認証店で酒の提供が可能となった7日、営業再開と休業とで選択が分かれた玉宮通り。人影はまばらだった=7日午後6時47分、岐阜市住田町

 新型コロナウイルス対策のまん延防止等重点措置の再延長期間に入った岐阜県内では7日、飲食店を対象にした自粛要請が緩和され、感染防止対策を徹底する第三者認証店約1万2千店で午後8時までの酒類提供が可能となった。多くの店が閉めていた岐阜市の玉宮地区では、久しぶりに明かりが戻ったが、その数はおよそ半数程度。21日の再延長期限まで休業を知らせる貼り紙を出した店も多く見られた。

 串焼きなど居酒屋6店舗を玉宮地区で展開する花串庵グループは、全店舗で営業を再開。店舗にもよるが、午後6時すぎに多い所では7割程度の席が埋まり、久しぶりに活気が戻った。

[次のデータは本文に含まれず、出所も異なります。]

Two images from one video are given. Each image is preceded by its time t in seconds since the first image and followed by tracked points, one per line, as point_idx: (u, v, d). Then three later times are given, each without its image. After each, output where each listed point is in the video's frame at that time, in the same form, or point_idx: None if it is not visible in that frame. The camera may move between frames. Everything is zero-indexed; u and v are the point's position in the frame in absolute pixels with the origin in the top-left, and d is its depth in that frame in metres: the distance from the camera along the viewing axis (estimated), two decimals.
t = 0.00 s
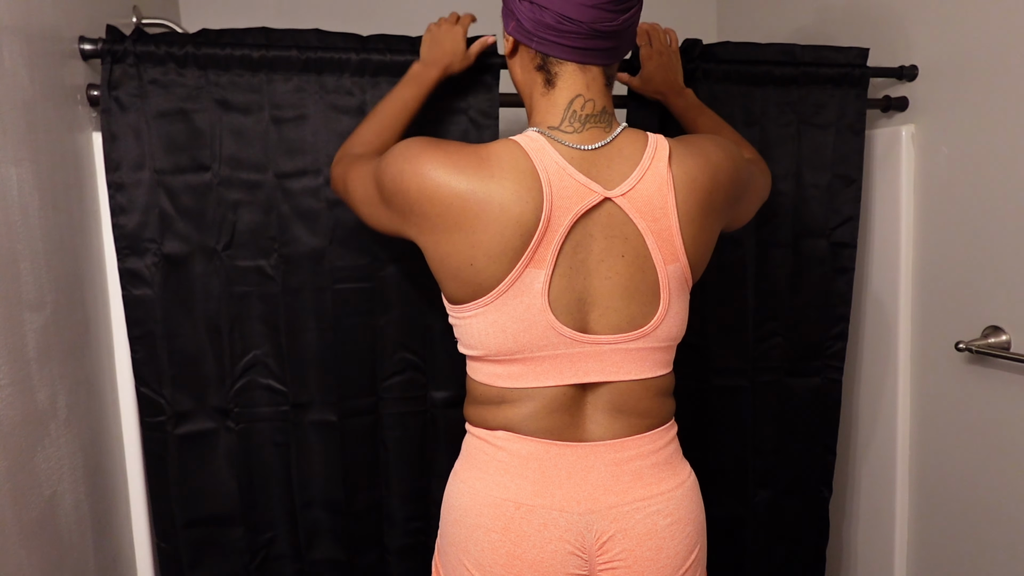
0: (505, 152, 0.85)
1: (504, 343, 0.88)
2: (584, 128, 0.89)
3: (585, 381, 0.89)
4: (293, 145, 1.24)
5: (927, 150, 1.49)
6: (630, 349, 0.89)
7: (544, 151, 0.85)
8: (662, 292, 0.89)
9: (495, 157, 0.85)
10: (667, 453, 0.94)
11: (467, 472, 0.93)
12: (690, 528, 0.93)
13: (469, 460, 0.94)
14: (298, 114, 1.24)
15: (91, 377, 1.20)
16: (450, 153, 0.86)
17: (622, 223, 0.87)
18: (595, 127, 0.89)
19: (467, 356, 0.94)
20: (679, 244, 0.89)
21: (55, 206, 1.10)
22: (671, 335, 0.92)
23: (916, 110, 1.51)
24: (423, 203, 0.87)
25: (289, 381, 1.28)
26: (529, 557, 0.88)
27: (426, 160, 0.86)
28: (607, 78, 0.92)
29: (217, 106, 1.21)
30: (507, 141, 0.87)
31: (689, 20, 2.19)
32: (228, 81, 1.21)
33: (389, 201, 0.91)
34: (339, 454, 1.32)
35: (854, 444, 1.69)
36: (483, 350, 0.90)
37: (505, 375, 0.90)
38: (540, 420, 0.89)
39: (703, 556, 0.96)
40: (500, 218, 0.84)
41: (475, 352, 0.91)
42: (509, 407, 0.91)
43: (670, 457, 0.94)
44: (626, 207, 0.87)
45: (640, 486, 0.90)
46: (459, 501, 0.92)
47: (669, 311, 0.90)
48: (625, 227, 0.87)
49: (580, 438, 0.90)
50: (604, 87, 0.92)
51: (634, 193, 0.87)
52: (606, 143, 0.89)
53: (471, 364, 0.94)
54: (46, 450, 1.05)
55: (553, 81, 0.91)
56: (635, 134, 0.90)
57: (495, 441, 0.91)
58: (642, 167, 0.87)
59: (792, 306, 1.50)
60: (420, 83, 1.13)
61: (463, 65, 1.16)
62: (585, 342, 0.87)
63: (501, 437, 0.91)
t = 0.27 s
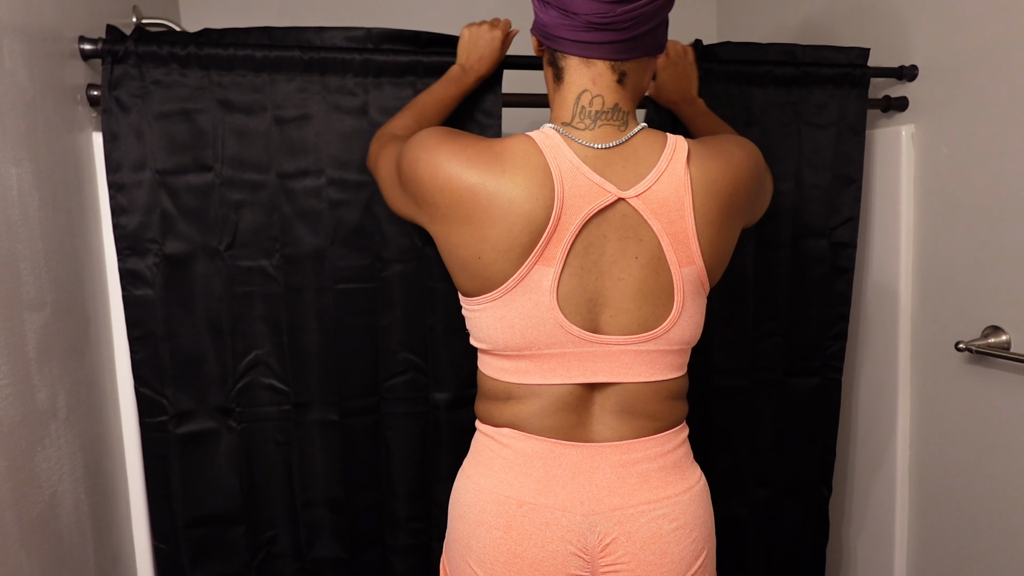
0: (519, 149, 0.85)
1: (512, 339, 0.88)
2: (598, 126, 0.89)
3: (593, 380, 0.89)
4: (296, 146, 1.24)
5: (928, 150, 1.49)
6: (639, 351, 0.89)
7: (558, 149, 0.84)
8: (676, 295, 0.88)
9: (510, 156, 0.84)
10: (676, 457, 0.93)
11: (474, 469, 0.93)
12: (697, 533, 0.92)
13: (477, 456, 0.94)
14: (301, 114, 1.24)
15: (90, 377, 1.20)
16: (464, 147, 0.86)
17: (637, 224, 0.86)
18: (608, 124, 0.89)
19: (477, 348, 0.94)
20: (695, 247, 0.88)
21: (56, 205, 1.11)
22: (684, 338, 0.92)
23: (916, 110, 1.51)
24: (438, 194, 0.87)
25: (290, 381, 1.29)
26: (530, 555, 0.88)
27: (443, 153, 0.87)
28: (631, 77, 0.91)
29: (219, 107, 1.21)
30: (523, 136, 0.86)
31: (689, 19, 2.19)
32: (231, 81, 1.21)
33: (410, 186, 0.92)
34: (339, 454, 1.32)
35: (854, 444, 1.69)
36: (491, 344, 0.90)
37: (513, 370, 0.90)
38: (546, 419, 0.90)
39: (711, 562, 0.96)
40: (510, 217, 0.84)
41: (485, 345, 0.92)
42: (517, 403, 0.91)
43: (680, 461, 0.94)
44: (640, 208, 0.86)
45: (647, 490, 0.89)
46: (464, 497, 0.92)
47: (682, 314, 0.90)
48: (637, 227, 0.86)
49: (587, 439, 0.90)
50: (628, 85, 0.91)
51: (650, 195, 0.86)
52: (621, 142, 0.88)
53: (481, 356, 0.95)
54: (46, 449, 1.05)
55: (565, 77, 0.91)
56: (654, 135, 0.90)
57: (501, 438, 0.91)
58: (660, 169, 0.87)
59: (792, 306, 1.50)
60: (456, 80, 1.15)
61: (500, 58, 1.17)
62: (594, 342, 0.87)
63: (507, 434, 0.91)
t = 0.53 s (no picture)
0: (545, 136, 0.85)
1: (520, 325, 0.86)
2: (622, 120, 0.88)
3: (597, 374, 0.87)
4: (309, 146, 1.25)
5: (928, 150, 1.49)
6: (648, 349, 0.87)
7: (582, 139, 0.84)
8: (688, 294, 0.86)
9: (536, 140, 0.84)
10: (684, 459, 0.92)
11: (478, 469, 0.91)
12: (703, 537, 0.90)
13: (481, 457, 0.92)
14: (314, 114, 1.24)
15: (91, 378, 1.20)
16: (494, 128, 0.87)
17: (654, 219, 0.85)
18: (633, 119, 0.88)
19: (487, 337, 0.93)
20: (710, 246, 0.86)
21: (56, 207, 1.11)
22: (695, 341, 0.89)
23: (915, 110, 1.51)
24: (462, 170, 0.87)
25: (302, 381, 1.29)
26: (534, 558, 0.86)
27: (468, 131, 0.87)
28: (662, 76, 0.90)
29: (232, 108, 1.21)
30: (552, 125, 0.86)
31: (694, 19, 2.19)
32: (245, 82, 1.21)
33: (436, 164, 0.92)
34: (353, 453, 1.32)
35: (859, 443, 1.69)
36: (499, 330, 0.89)
37: (518, 358, 0.89)
38: (551, 414, 0.88)
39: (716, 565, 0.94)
40: (528, 198, 0.83)
41: (494, 332, 0.91)
42: (523, 396, 0.89)
43: (687, 463, 0.92)
44: (660, 202, 0.84)
45: (654, 491, 0.88)
46: (468, 498, 0.90)
47: (695, 314, 0.87)
48: (654, 222, 0.85)
49: (591, 438, 0.88)
50: (658, 85, 0.90)
51: (670, 190, 0.85)
52: (645, 137, 0.87)
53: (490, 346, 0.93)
54: (46, 450, 1.05)
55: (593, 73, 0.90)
56: (680, 137, 0.88)
57: (505, 437, 0.90)
58: (681, 167, 0.85)
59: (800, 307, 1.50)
60: (493, 68, 1.14)
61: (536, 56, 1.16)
62: (603, 334, 0.85)
63: (511, 433, 0.89)
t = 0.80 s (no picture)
0: (605, 126, 0.87)
1: (558, 302, 0.86)
2: (675, 119, 0.91)
3: (628, 360, 0.87)
4: (313, 146, 1.25)
5: (927, 150, 1.50)
6: (680, 341, 0.87)
7: (640, 133, 0.87)
8: (722, 289, 0.89)
9: (598, 127, 0.86)
10: (695, 459, 0.91)
11: (487, 447, 0.90)
12: (709, 541, 0.91)
13: (491, 434, 0.91)
14: (319, 115, 1.24)
15: (89, 377, 1.20)
16: (555, 111, 0.87)
17: (701, 211, 0.87)
18: (684, 119, 0.91)
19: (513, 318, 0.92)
20: (750, 243, 0.90)
21: (55, 207, 1.10)
22: (720, 339, 0.91)
23: (916, 111, 1.51)
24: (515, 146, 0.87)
25: (303, 381, 1.29)
26: (537, 540, 0.85)
27: (524, 113, 0.88)
28: (710, 87, 0.93)
29: (237, 109, 1.21)
30: (610, 118, 0.88)
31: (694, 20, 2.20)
32: (250, 82, 1.21)
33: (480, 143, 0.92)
34: (355, 454, 1.32)
35: (858, 443, 1.69)
36: (534, 307, 0.88)
37: (549, 337, 0.88)
38: (572, 395, 0.87)
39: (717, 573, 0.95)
40: (585, 180, 0.84)
41: (525, 311, 0.90)
42: (545, 375, 0.88)
43: (698, 465, 0.92)
44: (709, 197, 0.87)
45: (664, 487, 0.88)
46: (474, 475, 0.89)
47: (724, 311, 0.89)
48: (698, 216, 0.87)
49: (609, 428, 0.88)
50: (706, 94, 0.93)
51: (718, 186, 0.88)
52: (698, 136, 0.90)
53: (515, 328, 0.92)
54: (45, 450, 1.05)
55: (643, 79, 0.93)
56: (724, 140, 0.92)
57: (520, 417, 0.88)
58: (728, 164, 0.89)
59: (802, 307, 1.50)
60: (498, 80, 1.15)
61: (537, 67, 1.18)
62: (640, 320, 0.85)
63: (527, 413, 0.88)
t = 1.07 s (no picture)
0: (642, 127, 0.90)
1: (586, 287, 0.87)
2: (704, 125, 0.95)
3: (652, 350, 0.87)
4: (331, 147, 1.26)
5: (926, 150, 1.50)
6: (702, 334, 0.88)
7: (673, 135, 0.90)
8: (740, 288, 0.91)
9: (638, 127, 0.89)
10: (706, 457, 0.92)
11: (501, 427, 0.89)
12: (718, 537, 0.91)
13: (505, 416, 0.90)
14: (337, 115, 1.25)
15: (90, 377, 1.19)
16: (594, 110, 0.90)
17: (727, 211, 0.90)
18: (712, 125, 0.95)
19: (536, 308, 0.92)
20: (767, 245, 0.93)
21: (55, 208, 1.10)
22: (735, 337, 0.92)
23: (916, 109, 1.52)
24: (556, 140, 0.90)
25: (322, 380, 1.29)
26: (551, 521, 0.84)
27: (564, 111, 0.90)
28: (728, 102, 0.99)
29: (255, 109, 1.22)
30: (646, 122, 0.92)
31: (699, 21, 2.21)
32: (269, 83, 1.22)
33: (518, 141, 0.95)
34: (371, 451, 1.33)
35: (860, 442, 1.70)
36: (562, 293, 0.89)
37: (573, 322, 0.88)
38: (594, 378, 0.87)
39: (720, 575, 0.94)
40: (625, 172, 0.86)
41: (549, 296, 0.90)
42: (565, 359, 0.88)
43: (708, 463, 0.92)
44: (734, 198, 0.90)
45: (678, 480, 0.88)
46: (487, 454, 0.88)
47: (741, 309, 0.91)
48: (723, 216, 0.90)
49: (626, 416, 0.88)
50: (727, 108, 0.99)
51: (742, 189, 0.91)
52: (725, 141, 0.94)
53: (540, 318, 0.92)
54: (45, 450, 1.04)
55: (671, 91, 0.98)
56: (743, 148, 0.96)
57: (539, 398, 0.88)
58: (751, 168, 0.93)
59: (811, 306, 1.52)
60: (516, 86, 1.17)
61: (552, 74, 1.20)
62: (665, 309, 0.86)
63: (547, 394, 0.87)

 小野木浩司社長(61)は「地区の3~4割の店は休業を選んだようだ。うちは協力金だけでは足りないので少しでも取り戻さないと」。常連客に向けてLINE(ライン)で営業再開をいち早く知らせるなど、遠ざかった客足を取り戻そうと必死だ。

 居酒屋「家康」は7~8割の席が客で埋まったが、女性店主(55)は「本来なら歓送迎会で予約が増える時期だが、重点措置が解除されるまではあまり期待できない」と先行きを不安視してため息をついた。常連客の会社経営の男性(53)は「お店で飲めることを待ち望んでいた」と満足げに話したが、「お酒の提供停止の要請は感染者数の減少につながっていなかったと思う。相次ぐ自粛は飲食店や酒屋のことを思うとあんまりだ」と話した。